Ora, essa noção kantiana
encontra eco profundo na proposta maçônica de formação do ser humano. O maçom,
desde sua iniciação, é confrontado com a necessidade de abandonar as sombras da
ignorância, do preconceito e da submissão passiva aos sistemas estabelecidos.
Ele é convidado a "trabalhar sua pedra bruta", metáfora que designa o
labor constante e individual de lapidação intelectual, moral e espiritual. A
oficina maçônica, ao contrário de um templo de adoração religiosa, é um espaço
de reflexão, de escuta, de aprendizado mútuo e de edificação ética.
Não é por acaso que o
ingresso na Maçonaria se dá por um rito simbólico de passagem: o neófito,
vendado, percorre um caminho que simboliza a travessia das trevas à luz. Mas
essa luz não é imposta de fora para dentro, ela não é revelada como um dogma,
mas construída como um processo interno. A verdade, para o maçom, não é um
absoluto estático, mas uma busca contínua, feita com o compasso da razão e o esquadro
da moralidade. Assim como Kant afirma que "ousar saber" (sapere aude)
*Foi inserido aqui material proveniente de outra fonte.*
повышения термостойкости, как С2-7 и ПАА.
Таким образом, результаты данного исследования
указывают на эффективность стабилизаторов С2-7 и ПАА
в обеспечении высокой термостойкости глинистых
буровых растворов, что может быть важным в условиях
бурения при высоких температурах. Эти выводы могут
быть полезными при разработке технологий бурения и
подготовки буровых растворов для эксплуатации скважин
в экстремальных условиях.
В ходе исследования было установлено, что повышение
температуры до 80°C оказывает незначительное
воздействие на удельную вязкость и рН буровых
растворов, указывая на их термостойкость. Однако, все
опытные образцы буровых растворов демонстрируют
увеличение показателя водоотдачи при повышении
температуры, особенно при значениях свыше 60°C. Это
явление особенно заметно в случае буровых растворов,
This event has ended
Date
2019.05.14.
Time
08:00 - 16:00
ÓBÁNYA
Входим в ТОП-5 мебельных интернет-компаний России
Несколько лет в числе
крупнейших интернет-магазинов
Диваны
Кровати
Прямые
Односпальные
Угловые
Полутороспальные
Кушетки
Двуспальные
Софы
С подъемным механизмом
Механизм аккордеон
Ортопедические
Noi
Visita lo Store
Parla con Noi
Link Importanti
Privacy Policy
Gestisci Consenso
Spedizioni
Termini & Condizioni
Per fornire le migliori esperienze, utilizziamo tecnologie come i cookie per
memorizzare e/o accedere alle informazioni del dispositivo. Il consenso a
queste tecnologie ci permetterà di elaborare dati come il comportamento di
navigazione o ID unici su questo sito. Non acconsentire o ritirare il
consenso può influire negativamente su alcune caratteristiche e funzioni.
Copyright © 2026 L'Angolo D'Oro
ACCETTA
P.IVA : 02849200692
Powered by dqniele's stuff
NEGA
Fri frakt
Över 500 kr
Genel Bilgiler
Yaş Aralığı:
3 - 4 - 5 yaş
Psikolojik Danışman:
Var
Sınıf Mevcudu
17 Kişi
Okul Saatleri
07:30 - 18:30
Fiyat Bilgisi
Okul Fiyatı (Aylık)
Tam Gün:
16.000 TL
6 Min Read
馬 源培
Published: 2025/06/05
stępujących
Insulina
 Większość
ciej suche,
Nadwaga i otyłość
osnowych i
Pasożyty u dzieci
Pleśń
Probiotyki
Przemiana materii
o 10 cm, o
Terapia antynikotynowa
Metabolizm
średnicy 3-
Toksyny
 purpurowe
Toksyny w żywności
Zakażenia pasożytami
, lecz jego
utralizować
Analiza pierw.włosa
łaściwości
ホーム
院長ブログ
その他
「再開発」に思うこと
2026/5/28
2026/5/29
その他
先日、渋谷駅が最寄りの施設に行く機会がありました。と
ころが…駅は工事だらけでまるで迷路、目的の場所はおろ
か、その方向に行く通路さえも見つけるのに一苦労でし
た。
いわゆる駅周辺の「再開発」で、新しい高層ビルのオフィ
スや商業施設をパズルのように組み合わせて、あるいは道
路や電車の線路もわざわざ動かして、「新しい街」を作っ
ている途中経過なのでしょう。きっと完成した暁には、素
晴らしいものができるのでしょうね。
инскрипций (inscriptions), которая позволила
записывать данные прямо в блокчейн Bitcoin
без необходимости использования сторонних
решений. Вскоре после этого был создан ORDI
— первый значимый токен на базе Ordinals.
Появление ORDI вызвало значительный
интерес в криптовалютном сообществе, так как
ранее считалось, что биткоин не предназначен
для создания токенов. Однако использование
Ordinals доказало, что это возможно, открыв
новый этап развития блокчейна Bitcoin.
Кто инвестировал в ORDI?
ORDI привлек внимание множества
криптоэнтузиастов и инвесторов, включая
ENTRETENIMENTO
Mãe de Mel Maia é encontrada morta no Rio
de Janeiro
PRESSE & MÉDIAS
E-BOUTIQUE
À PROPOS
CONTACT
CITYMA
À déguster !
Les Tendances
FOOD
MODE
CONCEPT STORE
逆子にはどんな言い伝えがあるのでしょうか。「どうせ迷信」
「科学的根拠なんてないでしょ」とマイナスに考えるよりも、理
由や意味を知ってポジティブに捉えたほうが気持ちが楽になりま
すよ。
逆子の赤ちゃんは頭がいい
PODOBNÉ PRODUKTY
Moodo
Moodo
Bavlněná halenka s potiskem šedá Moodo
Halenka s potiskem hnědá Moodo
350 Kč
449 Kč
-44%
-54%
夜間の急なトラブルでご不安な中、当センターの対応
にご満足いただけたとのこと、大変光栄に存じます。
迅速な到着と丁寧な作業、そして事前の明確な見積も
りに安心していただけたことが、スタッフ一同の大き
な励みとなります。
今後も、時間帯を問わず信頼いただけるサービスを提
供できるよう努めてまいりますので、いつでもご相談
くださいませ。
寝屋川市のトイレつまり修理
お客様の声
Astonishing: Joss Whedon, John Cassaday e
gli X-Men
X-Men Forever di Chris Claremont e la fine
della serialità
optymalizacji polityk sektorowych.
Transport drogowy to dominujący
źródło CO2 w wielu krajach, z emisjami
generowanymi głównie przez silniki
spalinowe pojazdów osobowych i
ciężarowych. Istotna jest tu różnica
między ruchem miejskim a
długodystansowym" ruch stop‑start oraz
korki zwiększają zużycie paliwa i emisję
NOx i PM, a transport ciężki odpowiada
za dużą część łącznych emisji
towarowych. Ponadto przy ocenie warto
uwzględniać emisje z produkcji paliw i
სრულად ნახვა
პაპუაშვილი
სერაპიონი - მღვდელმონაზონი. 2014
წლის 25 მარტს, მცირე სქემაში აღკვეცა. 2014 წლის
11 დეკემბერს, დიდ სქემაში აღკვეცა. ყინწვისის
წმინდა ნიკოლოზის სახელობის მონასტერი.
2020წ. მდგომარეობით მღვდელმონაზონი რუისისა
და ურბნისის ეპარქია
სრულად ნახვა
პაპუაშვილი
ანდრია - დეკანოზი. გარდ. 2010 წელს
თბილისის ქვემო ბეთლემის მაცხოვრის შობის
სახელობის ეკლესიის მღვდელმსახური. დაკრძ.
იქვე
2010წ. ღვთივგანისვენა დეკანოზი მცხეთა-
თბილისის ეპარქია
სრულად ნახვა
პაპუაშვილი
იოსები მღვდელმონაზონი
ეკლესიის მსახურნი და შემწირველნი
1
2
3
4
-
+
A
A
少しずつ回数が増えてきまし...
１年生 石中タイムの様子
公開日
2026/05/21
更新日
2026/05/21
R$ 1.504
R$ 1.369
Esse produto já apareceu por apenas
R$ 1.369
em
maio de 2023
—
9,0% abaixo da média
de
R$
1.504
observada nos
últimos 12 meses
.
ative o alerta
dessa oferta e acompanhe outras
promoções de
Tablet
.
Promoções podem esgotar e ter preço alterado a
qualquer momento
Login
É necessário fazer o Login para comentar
é o lema do esclarecimento, também o maçom é exortado a ousar pensar por si
mesmo, ainda que isso signifique confrontar suas próprias certezas ou romper
com tradições confortáveis.
Nesse sentido, a
Maçonaria é profundamente laica e racionalista. Embora não negue a dimensão
espiritual da existência humana, não a submete a doutrinas confessionais. Pelo
contrário, entende que a espiritualidade é inseparável do livre uso da razão e
da responsabilidade moral do indivíduo. O Grande Arquiteto do Universo, símbolo
central na tradição maçônica, não deve ser confundido com o deus de uma
religião particular. Ele representa a inteligência ordenadora, a harmonia
cósmica, a lei moral inscrita na razão e no coração dos homens.
A formação maçônica é,
portanto, a andragogia da autonomia. Cada irmão é instado a refletir, a
examinar-se, a dominar suas paixões e a agir com justiça. O processo
iniciático, dividido em graus que simbolizam estágios de consciência, não é
mero formalismo, mas o roteiro didático para o autoconhecimento e o progresso
ético. Trata-se de uma escada simbólica cuja ascensão exige coragem, disciplina
e humildade. Não se trata de buscar a salvação prometida por uma autoridade transcendente,
mas de construir a própria dignidade com base na razão, na liberdade e na
fraternidade.
A tradição maçônica
compartilha, assim, da confiança iluminista no poder da razão humana para
emancipar o espírito. Tal como Kant insistia, a liberdade não é um dado
natural, mas uma conquista da vontade esclarecida. O maçom, ao contrário do
devoto que se curva a um dogma, se ergue como um ser pensante, consciente de
sua responsabilidade perante o mundo. Seu templo é a consciência; seu culto, a
prática da virtude; sua fé, a crença na perfectibilidade do ser humano.